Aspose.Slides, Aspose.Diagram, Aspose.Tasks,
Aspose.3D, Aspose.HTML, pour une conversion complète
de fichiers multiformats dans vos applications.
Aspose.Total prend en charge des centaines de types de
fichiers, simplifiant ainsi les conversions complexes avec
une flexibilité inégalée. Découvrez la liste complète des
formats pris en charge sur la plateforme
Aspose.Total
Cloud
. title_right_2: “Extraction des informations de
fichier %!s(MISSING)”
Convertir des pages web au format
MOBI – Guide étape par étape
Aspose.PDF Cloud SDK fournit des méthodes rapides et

--

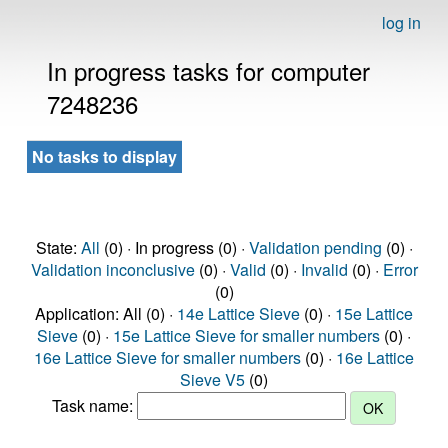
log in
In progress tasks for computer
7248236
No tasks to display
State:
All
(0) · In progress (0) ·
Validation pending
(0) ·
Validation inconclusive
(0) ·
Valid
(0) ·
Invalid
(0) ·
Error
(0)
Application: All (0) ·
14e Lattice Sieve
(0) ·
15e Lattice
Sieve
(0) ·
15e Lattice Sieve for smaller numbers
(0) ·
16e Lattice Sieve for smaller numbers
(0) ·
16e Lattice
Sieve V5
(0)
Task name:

## WORK REQUEST:
Select each line in the rows above that contains the string "smaller" and copy it out.

## WRITTEN RESPONSE:
15e Lattice Sieve for smaller numbers
16e Lattice Sieve for smaller numbers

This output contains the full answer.